Recast all of the data below as a Markdown table with two columns, Row and Line. Give each nonblank line its own numbered row, and leave out the blank lines.

(Dataset entries)
* BEGIN *

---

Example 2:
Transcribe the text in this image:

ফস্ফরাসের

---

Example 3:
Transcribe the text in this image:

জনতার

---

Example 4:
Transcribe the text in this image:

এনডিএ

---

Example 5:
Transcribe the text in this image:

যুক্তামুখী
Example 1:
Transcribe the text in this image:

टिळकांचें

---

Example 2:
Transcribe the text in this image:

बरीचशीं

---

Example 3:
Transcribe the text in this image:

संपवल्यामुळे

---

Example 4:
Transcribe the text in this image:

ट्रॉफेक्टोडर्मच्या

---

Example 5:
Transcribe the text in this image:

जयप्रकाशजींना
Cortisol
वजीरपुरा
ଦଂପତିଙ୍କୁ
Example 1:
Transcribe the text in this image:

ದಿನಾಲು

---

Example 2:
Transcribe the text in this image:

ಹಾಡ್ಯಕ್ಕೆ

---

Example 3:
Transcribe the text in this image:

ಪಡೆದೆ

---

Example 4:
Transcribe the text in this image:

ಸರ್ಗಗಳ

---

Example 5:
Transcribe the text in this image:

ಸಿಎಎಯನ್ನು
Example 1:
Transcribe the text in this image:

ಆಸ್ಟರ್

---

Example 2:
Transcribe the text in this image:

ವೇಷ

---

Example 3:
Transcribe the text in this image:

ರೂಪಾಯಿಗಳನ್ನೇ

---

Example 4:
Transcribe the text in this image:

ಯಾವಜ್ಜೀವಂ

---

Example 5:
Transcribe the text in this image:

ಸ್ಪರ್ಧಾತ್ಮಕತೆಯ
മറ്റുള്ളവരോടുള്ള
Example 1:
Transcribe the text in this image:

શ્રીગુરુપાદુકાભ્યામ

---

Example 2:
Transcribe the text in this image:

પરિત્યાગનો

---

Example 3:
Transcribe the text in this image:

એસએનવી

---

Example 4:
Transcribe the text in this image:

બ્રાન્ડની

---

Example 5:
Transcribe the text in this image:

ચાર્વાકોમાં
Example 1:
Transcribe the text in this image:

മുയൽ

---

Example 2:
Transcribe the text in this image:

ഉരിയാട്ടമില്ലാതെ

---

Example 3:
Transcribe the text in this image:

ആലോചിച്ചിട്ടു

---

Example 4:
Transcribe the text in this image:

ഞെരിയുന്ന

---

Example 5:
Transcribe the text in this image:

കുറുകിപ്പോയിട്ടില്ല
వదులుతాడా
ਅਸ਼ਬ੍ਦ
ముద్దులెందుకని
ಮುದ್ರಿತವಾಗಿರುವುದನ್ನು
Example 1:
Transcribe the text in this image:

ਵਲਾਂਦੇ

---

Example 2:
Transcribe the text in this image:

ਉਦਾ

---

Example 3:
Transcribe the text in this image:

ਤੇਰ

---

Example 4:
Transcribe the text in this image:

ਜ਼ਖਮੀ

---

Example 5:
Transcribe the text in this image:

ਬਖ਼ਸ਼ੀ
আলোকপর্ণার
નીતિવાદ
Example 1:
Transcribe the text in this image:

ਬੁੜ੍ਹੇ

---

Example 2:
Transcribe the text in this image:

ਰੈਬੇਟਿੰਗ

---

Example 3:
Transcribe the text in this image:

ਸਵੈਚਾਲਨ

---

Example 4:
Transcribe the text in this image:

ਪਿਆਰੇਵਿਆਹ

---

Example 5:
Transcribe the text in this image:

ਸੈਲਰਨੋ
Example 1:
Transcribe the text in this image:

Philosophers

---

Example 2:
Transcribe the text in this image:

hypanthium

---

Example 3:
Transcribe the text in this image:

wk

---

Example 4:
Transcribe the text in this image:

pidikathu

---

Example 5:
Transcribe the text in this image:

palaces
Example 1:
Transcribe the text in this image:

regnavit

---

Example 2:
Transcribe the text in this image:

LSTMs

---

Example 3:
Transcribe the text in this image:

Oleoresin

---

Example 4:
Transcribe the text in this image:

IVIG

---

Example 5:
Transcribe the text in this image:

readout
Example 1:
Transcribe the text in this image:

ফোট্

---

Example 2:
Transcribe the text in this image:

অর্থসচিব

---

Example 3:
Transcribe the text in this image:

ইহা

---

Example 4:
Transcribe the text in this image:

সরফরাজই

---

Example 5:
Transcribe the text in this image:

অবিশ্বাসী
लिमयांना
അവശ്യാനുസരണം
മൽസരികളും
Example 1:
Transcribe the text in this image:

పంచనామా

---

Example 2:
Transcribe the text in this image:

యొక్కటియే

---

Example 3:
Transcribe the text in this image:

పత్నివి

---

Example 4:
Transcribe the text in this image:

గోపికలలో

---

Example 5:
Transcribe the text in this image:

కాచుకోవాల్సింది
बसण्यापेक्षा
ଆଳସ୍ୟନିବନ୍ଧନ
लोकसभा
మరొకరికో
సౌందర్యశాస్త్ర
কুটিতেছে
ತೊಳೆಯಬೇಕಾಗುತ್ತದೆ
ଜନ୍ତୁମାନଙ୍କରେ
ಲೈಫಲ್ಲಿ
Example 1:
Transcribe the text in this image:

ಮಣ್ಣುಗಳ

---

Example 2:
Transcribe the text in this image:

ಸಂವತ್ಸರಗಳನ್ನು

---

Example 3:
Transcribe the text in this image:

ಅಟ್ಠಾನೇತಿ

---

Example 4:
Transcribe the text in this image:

* END *

• Finished task:
| Row | Line |
|---|---|
| 1 | --- |
| 2 | Example 2: |
| 3 | Transcribe the text in this image: |
| 4 | ফস্ফরাসের |
| 5 | --- |
| 6 | Example 3: |
| 7 | Transcribe the text in this image: |
| 8 | জনতার |
| 9 | --- |
| 10 | Example 4: |
| 11 | Transcribe the text in this image: |
| 12 | এনডিএ |
| 13 | --- |
| 14 | Example 5: |
| 15 | Transcribe the text in this image: |
| 16 | যুক্তামুখী |
| 17 | Example 1: |
| 18 | Transcribe the text in this image: |
| 19 | टिळकांचें |
| 20 | --- |
| 21 | Example 2: |
| 22 | Transcribe the text in this image: |
| 23 | बरीचशीं |
| 24 | --- |
| 25 | Example 3: |
| 26 | Transcribe the text in this image: |
| 27 | संपवल्यामुळे |
| 28 | --- |
| 29 | Example 4: |
| 30 | Transcribe the text in this image: |
| 31 | ट्रॉफेक्टोडर्मच्या |
| 32 | --- |
| 33 | Example 5: |
| 34 | Transcribe the text in this image: |
| 35 | जयप्रकाशजींना |
| 36 | Cortisol |
| 37 | वजीरपुरा |
| 38 | ଦଂପତିଙ୍କୁ |
| 39 | Example 1: |
| 40 | Transcribe the text in this image: |
| 41 | ದಿನಾಲು |
| 42 | --- |
| 43 | Example 2: |
| 44 | Transcribe the text in this image: |
| 45 | ಹಾಡ್ಯಕ್ಕೆ |
| 46 | --- |
| 47 | Example 3: |
| 48 | Transcribe the text in this image: |
| 49 | ಪಡೆದೆ |
| 50 | --- |
| 51 | Example 4: |
| 52 | Transcribe the text in this image: |
| 53 | ಸರ್ಗಗಳ |
| 54 | --- |
| 55 | Example 5: |
| 56 | Transcribe the text in this image: |
| 57 | ಸಿಎಎಯನ್ನು |
| 58 | Example 1: |
| 59 | Transcribe the text in this image: |
| 60 | ಆಸ್ಟರ್ |
| 61 | --- |
| 62 | Example 2: |
| 63 | Transcribe the text in this image: |
| 64 | ವೇಷ |
| 65 | --- |
| 66 | Example 3: |
| 67 | Transcribe the text in this image: |
| 68 | ರೂಪಾಯಿಗಳನ್ನೇ |
| 69 | --- |
| 70 | Example 4: |
| 71 | Transcribe the text in this image: |
| 72 | ಯಾವಜ್ಜೀವಂ |
| 73 | --- |
| 74 | Example 5: |
| 75 | Transcribe the text in this image: |
| 76 | ಸ್ಪರ್ಧಾತ್ಮಕತೆಯ |
| 77 | മറ്റുള്ളവരോടുള്ള |
| 78 | Example 1: |
| 79 | Transcribe the text in this image: |
| 80 | શ્રીગુરુપાદુકાભ્યામ |
| 81 | --- |
| 82 | Example 2: |
| 83 | Transcribe the text in this image: |
| 84 | પરિત્યાગનો |
| 85 | --- |
| 86 | Example 3: |
| 87 | Transcribe the text in this image: |
| 88 | એસએનવી |
| 89 | --- |
| 90 | Example 4: |
| 91 | Transcribe the text in this image: |
| 92 | બ્રાન્ડની |
| 93 | --- |
| 94 | Example 5: |
| 95 | Transcribe the text in this image: |
| 96 | ચાર્વાકોમાં |
| 97 | Example 1: |
| 98 | Transcribe the text in this image: |
| 99 | മുയൽ |
| 100 | --- |
| 101 | Example 2: |
| 102 | Transcribe the text in this image: |
| 103 | ഉരിയാട്ടമില്ലാതെ |
| 104 | --- |
| 105 | Example 3: |
| 106 | Transcribe the text in this image: |
| 107 | ആലോചിച്ചിട്ടു |
| 108 | --- |
| 109 | Example 4: |
| 110 | Transcribe the text in this image: |
| 111 | ഞെരിയുന്ന |
| 112 | --- |
| 113 | Example 5: |
| 114 | Transcribe the text in this image: |
| 115 | കുറുകിപ്പോയിട്ടില്ല |
| 116 | వదులుతాడా |
| 117 | ਅਸ਼ਬ੍ਦ |
| 118 | ముద్దులెందుకని |
| 119 | ಮುದ್ರಿತವಾಗಿರುವುದನ್ನು |
| 120 | Example 1: |
| 121 | Transcribe the text in this image: |
| 122 | ਵਲਾਂਦੇ |
| 123 | --- |
| 124 | Example 2: |
| 125 | Transcribe the text in this image: |
| 126 | ਉਦਾ |
| 127 | --- |
| 128 | Example 3: |
| 129 | Transcribe the text in this image: |
| 130 | ਤੇਰ |
| 131 | --- |
| 132 | Example 4: |
| 133 | Transcribe the text in this image: |
| 134 | ਜ਼ਖਮੀ |
| 135 | --- |
| 136 | Example 5: |
| 137 | Transcribe the text in this image: |
| 138 | ਬਖ਼ਸ਼ੀ |
| 139 | আলোকপর্ণার |
| 140 | નીતિવાદ |
| 141 | Example 1: |
| 142 | Transcribe the text in this image: |
| 143 | ਬੁੜ੍ਹੇ |
| 144 | --- |
| 145 | Example 2: |
| 146 | Transcribe the text in this image: |
| 147 | ਰੈਬੇਟਿੰਗ |
| 148 | --- |
| 149 | Example 3: |
| 150 | Transcribe the text in this image: |
| 151 | ਸਵੈਚਾਲਨ |
| 152 | --- |
| 153 | Example 4: |
| 154 | Transcribe the text in this image: |
| 155 | ਪਿਆਰੇਵਿਆਹ |
| 156 | --- |
| 157 | Example 5: |
| 158 | Transcribe the text in this image: |
| 159 | ਸੈਲਰਨੋ |
| 160 | Example 1: |
| 161 | Transcribe the text in this image: |
| 162 | Philosophers |
| 163 | --- |
| 164 | Example 2: |
| 165 | Transcribe the text in this image: |
| 166 | hypanthium |
| 167 | --- |
| 168 | Example 3: |
| 169 | Transcribe the text in this image: |
| 170 | wk |
| 171 | --- |
| 172 | Example 4: |
| 173 | Transcribe the text in this image: |
| 174 | pidikathu |
| 175 | --- |
| 176 | Example 5: |
| 177 | Transcribe the text in this image: |
| 178 | palaces |
| 179 | Example 1: |
| 180 | Transcribe the text in this image: |
| 181 | regnavit |
| 182 | --- |
| 183 | Example 2: |
| 184 | Transcribe the text in this image: |
| 185 | LSTMs |
| 186 | --- |
| 187 | Example 3: |
| 188 | Transcribe the text in this image: |
| 189 | Oleoresin |
| 190 | --- |
| 191 | Example 4: |
| 192 | Transcribe the text in this image: |
| 193 | IVIG |
| 194 | --- |
| 195 | Example 5: |
| 196 | Transcribe the text in this image: |
| 197 | readout |
| 198 | Example 1: |
| 199 | Transcribe the text in this image: |
| 200 | ফোট্ |
| 201 | --- |
| 202 | Example 2: |
| 203 | Transcribe the text in this image: |
| 204 | অর্থসচিব |
| 205 | --- |
| 206 | Example 3: |
| 207 | Transcribe the text in this image: |
| 208 | ইহা |
| 209 | --- |
| 210 | Example 4: |
| 211 | Transcribe the text in this image: |
| 212 | সরফরাজই |
| 213 | --- |
| 214 | Example 5: |
| 215 | Transcribe the text in this image: |
| 216 | অবিশ্বাসী |
| 217 | लिमयांना |
| 218 | അവശ്യാനുസരണം |
| 219 | മൽസരികളും |
| 220 | Example 1: |
| 221 | Transcribe the text in this image: |
| 222 | పంచనామా |
| 223 | --- |
| 224 | Example 2: |
| 225 | Transcribe the text in this image: |
| 226 | యొక్కటియే |
| 227 | --- |
| 228 | Example 3: |
| 229 | Transcribe the text in this image: |
| 230 | పత్నివి |
| 231 | --- |
| 232 | Example 4: |
| 233 | Transcribe the text in this image: |
| 234 | గోపికలలో |
| 235 | --- |
| 236 | Example 5: |
| 237 | Transcribe the text in this image: |
| 238 | కాచుకోవాల్సింది |
| 239 | बसण्यापेक्षा |
| 240 | ଆଳସ୍ୟନିବନ୍ଧନ |
| 241 | लोकसभा |
| 242 | మరొకరికో |
| 243 | సౌందర్యశాస్త్ర |
| 244 | কুটিতেছে |
| 245 | ತೊಳೆಯಬೇಕಾಗುತ್ತದೆ |
| 246 | ଜନ୍ତୁମାନଙ୍କରେ |
| 247 | ಲೈಫಲ್ಲಿ |
| 248 | Example 1: |
| 249 | Transcribe the text in this image: |
| 250 | ಮಣ್ಣುಗಳ |
| 251 | --- |
| 252 | Example 2: |
| 253 | Transcribe the text in this image: |
| 254 | ಸಂವತ್ಸರಗಳನ್ನು |
| 255 | --- |
| 256 | Example 3: |
| 257 | Transcribe the text in this image: |
| 258 | ಅಟ್ಠಾನೇತಿ |
| 259 | --- |
| 260 | Example 4: |
| 261 | Transcribe the text in this image: |